IDSA releases new treatment guidance for drug-resistant pathogens
The Infectious Diseases Society of America (IDSA) yesterday released new guidelines for the treatment of three common antibiotic-resistant pathogens.
The goal of the guidelines, the first in a series of narrowly focused guidance documents that IDSA will be publishing on multiple platforms, are to assist clinicians in selecting antibiotic therapy for extended-spectrum beta-lactamase–producing Enterobacterales (ESBL-E), carbapenem-resistant Enterobacterales (CRE), and Pseudomonas aeruginosa with difficult-to-treat resistance (DTR-P aeruginosa). The three pathogens have been designated as serious or urgent threats by the Centers for Disease Control and Prevention, cause a wide variety of infections, and have limited treatment options.
Created as an alternative to comprehensive clinical practice guidelines, which can take years to produce and publish, the guidance was developed by a panel of six infectious diseases specialists with expertise in antibiotic-resistant bacterial infections to address specific clinical questions about difficult-to-manage infections that are not covered by current guidelines, and is based on a review of the literature.

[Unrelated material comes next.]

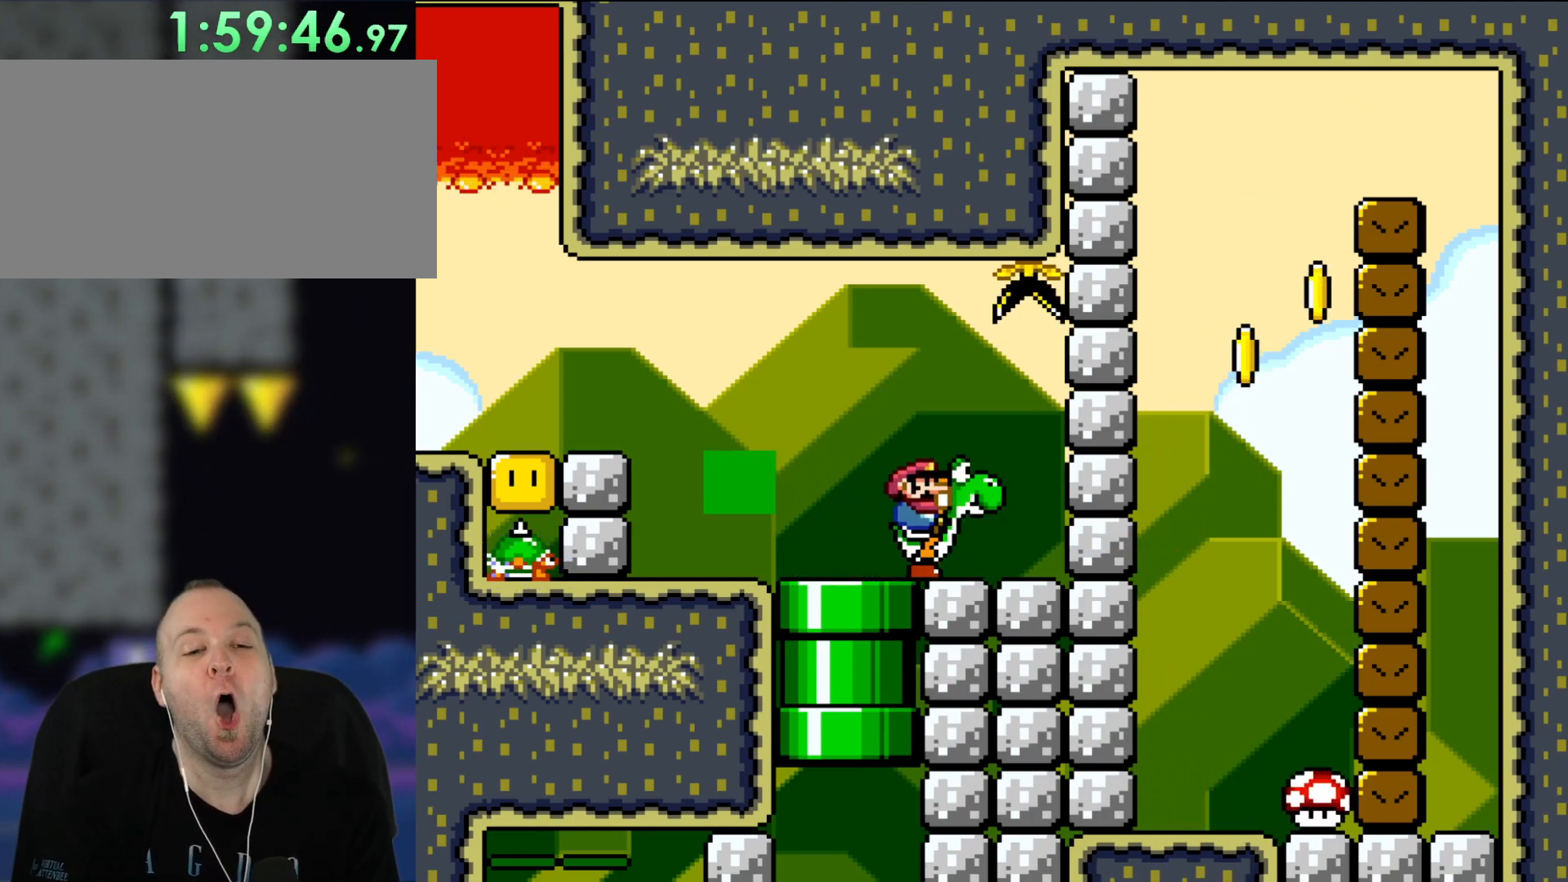
{"buttons": ["Y"], "events": []}
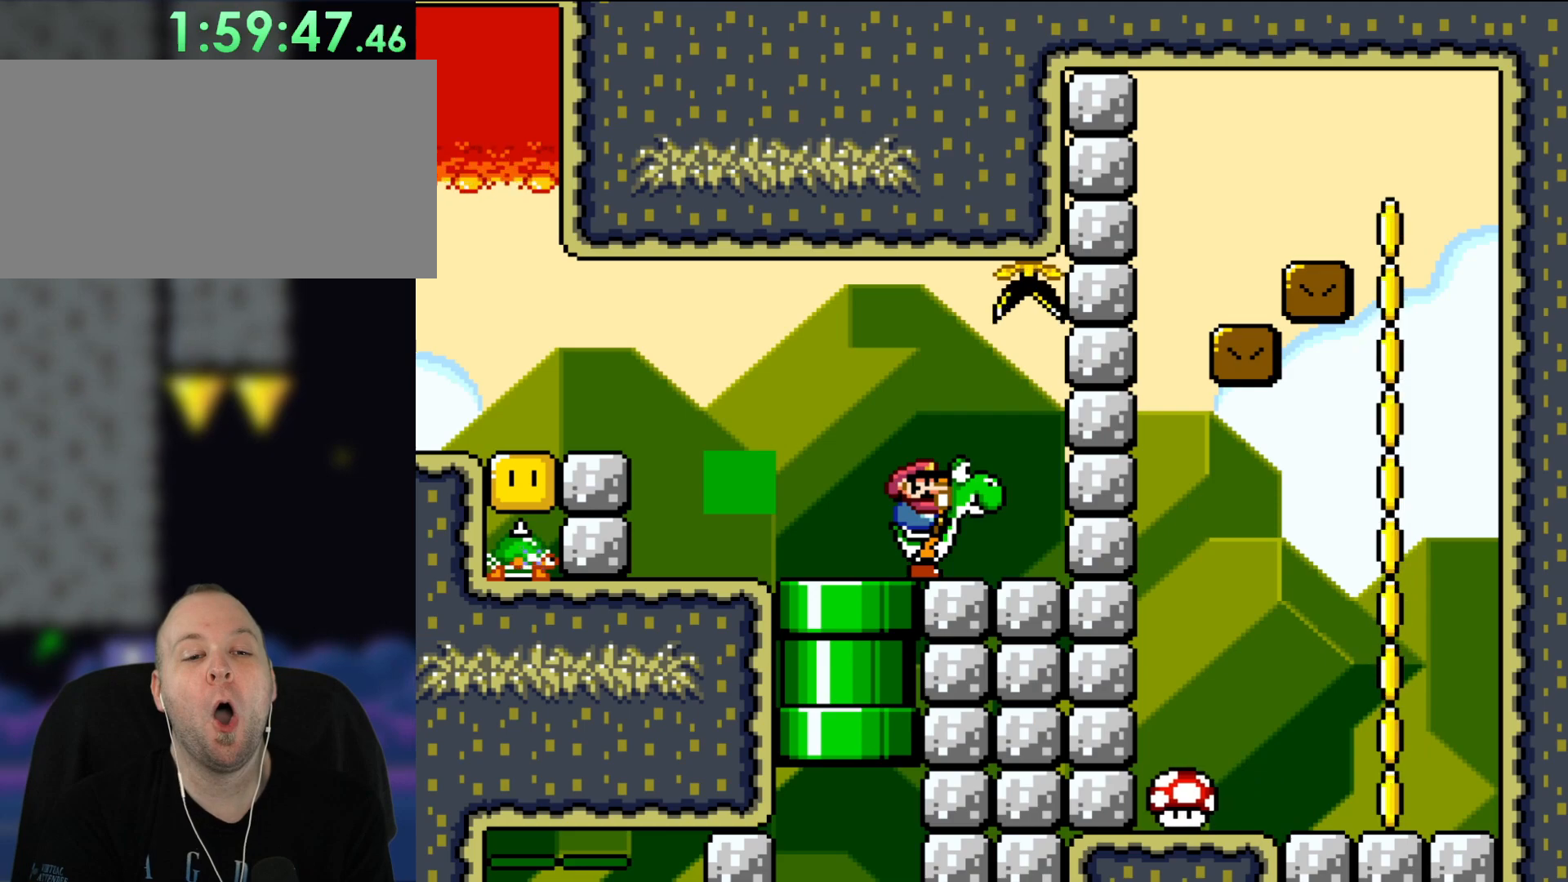
{"buttons": ["Y"], "events": []}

"Clinicians rely on evidence-based guidelines from other clinicians who have considered the literature and available data," panel co-chair Cornelius J. Clancy, MD, VA Pittsburgh Healthcare System's chief of infectious diseases and an associate professor of medicine and director of the XDR Pathogen Lab at the University of Pittsburgh, said in an IDSA press release. "This guidance provides clinicians with real-word recommendations on how to deal with real-world problems."
The guidance will be updated as new data emerge, and future iterations will address other resistant pathogens.
Sep 8 IDSA guidance
Sep 8 IDSA press release
Study: Discordant antibiotics fairly common for bloodstream infections
A study led by researchers with the National Institutes of Health found that nearly one in five patients with bloodstream infections in US hospitals received discordant antibiotic therapy, which was associated with antibiotic-resistant pathogens and increased mortality. The results appeared yesterday in The Lancet Infectious Diseases.
The retrospective cohort analysis of electronic health record (EHR) data from 131 US hospitals looked at all patients with suspected and subsequently confirmed bloodstream infections who were treated empirically with antibiotics from 2005 through 2014.
The researchers defined empiric antibiotic therapy as discordant if the bloodstream isolate from a patient did not display in-vitro susceptibility to any systemic antibiotic administered in the day of blood culture sampling. Using the EHR data, they estimated the prevalence of discordant antibiotic therapy, identified predictors of receiving discordant therapy, and calculated the adjusted odds ratio for the relationship between discordant therapy and in-hospital mortality.
Of the 21,608 patients who received empiric antibiotics on the first day of blood culture collection, 4,165 (19%) received discordant empiric antibiotic therapy based on retroactive assessment of final susceptibility results. Of those patients, 1,958 (49%) had antibiotic-resistant bloodstream isolates. Most patients who received discordant therapy had infections caused by resistant Enterobacterales or Staphylococcus aureus. Patients infected with antibiotic-resistant pathogens were nine times more likely to receive discordant empiric therapy than those with susceptible infections (adjusted odds ratio, 9.09; 95% confidence interval [CI], 7.68 to 10.76).
Discordant empiric therapy was independently associated with a significantly increased risk of mortality (adjusted odds ratio, 1.46; 95% CI, 1.28 to 1.66), which was unaffected by the presence or absence of resistance, sepsis, or septic shock.
The study also found that discordant empiric therapy was not significantly affected by hospital-level characteristics, a finding the authors say suggests that the problem is widespread, and that any efforts to optimize empiric prescribing would need to be implemented on a large scale.
"Such optimisation is likely to improve survival in all bacteraemic patients," they wrote. "Early identification of bloodstream pathogens, especially Enterobacterales and S aureus, and associated resistance profiles could improve outcomes in patients with bloodstream infections on a population level."